Now imagine trying to ROLEPLAY in such an environment: events cannot
be ordered (the broo dies, you hit the broo with your sword, or is it
the other way around?), there is no causality (the broo dies, but you
are not sure why), and you have the possibility of paradoxes (well,
you WOULD have escaped from the Hero Plane with the True Sword IF a
chaos demon had not gone back in time and killed you just as you
arrived to avenge the death of his brother, but wait, if he kills you
when you arrive then you don't kill his brother, so he doesn't travel
back in time...).  I don't think that lots of gamers, if any, are up
to dealing with these kinds of problems.

So how do you role play on the Hero Plane?  I recall someone likening
HeroQuesting to Roger Zelazny's "shadows" from the books of his Amber
series: there are an infinite number of alternate Earths, that you can
visit and mess around in.  If you die that's the end.  If you change
things, then things change...for you and anyone else who is with you,
but not for anyone else.  Furthermore, you could revisit another
shadow of the same situation where you had not changed things, and
events would proceed as they did "before" your changes.

This sounds like a good idea, except that I would add the following:
Once again from Roger Z's books, I would add the concept of "The Road"
from the book "Roadmarks."  The idea here is that there is a
more-or-less predefined sequence of events as time goes on.  This is
the "main road."  There are also "branches" from the main road that
represent different sequences of events.  The trick is that the more
people who travel a branch, the more real it becomes, until, if
traveled enough, it becomes the main road, and the former main road
becomes a branch.  If even more people travel the new main road and
ignore the old one, the old one eventually disappears.

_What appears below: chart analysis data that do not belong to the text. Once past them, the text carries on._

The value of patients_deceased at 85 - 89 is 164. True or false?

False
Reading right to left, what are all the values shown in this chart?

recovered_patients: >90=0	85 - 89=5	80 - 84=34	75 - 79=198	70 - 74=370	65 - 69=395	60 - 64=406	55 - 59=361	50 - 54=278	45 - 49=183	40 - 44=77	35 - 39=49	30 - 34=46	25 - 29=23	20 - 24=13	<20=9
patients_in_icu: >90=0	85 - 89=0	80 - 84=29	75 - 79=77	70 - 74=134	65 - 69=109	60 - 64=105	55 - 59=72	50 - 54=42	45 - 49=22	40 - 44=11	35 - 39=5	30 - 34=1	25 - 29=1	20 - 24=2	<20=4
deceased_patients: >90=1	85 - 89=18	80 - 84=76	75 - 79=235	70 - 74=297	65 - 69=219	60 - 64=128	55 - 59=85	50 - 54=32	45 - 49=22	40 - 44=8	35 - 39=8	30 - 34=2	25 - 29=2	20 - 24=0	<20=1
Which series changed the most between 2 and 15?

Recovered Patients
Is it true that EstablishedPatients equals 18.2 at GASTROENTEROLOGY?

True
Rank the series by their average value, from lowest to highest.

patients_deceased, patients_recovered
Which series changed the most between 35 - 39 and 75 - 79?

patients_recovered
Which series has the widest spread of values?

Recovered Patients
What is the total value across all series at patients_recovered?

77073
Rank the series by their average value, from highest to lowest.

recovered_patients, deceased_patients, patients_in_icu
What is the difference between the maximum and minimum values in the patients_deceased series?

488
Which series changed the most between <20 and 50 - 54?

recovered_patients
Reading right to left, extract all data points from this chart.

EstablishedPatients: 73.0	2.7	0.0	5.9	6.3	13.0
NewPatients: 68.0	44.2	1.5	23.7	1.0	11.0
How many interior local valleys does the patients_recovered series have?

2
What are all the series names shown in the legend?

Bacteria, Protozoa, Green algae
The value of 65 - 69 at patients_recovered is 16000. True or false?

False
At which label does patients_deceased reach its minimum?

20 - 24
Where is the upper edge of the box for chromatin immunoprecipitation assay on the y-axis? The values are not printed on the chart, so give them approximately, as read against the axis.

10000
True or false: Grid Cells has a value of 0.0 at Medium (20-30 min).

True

What this means to RuneQuest is that yes, you can travel back to the
Hill of Gold and beat up Zorak Zorran...IF you are up to it, but this
will not restore Yelmalio's fire powers...completely.  Instead, he
regains some of his powers, but to such a small degree that it may or
may not be noticeable. If enough HeroQuests are successfully
completed, then Yelmalio will completely regain most of his fire
powers.  If even more HeroQuests are completed on top of that, then
Yelmalio regains all his powers AND old ZZ might end up losing some of
HIS powers!

The degree to which you could affect things could be measured by how
much POW you have: the more you have the more "weight" is added to
your actions.  Events could have a POW associated with them, and the
more times the HeroQuest is successfully accomplished, the more POW is
added towards the change.

The consequences of a HeroQuest affect the mundane world, but only
AFTER the point at which the Hero went on the HeroQuest, and everyone
can agree that things were different before and after the quest.  So
if your character blows aways Gabaji on the Hero Plane and thereby
stops the Trollkin curse, then when you return, you will be heralded
as the hero who lifted the curse; trolls will NOT act as if there
never was a curse in the first place.

What happens if you die on a HeroQuest?  If no one does anything, then
you stay dead. If your pals go on another HeroQuest and somehow
prevent the action that leads to your death, then you are alive...sort
of.  You can enter the mundane world, but you are not quite as good as
you used to be.  Maybe your POW is reduce by one half.  Maybe all your
attributes are reduced by 1...the more times your friends complete
your "rescue" HeroQuest, the less the event affects you in the Mundane
world.

What happens if you meet yourself?  You can't.  If you try to
"revisit" events that you participated in, then you take your own
place.  This would prevent characters from creating an "army" of
clones and trouncing anything they meet.

So what does everyone think?  Should we ask for "Roads" and "Shadows"
or start a "Campaign for Real Time(tm)?"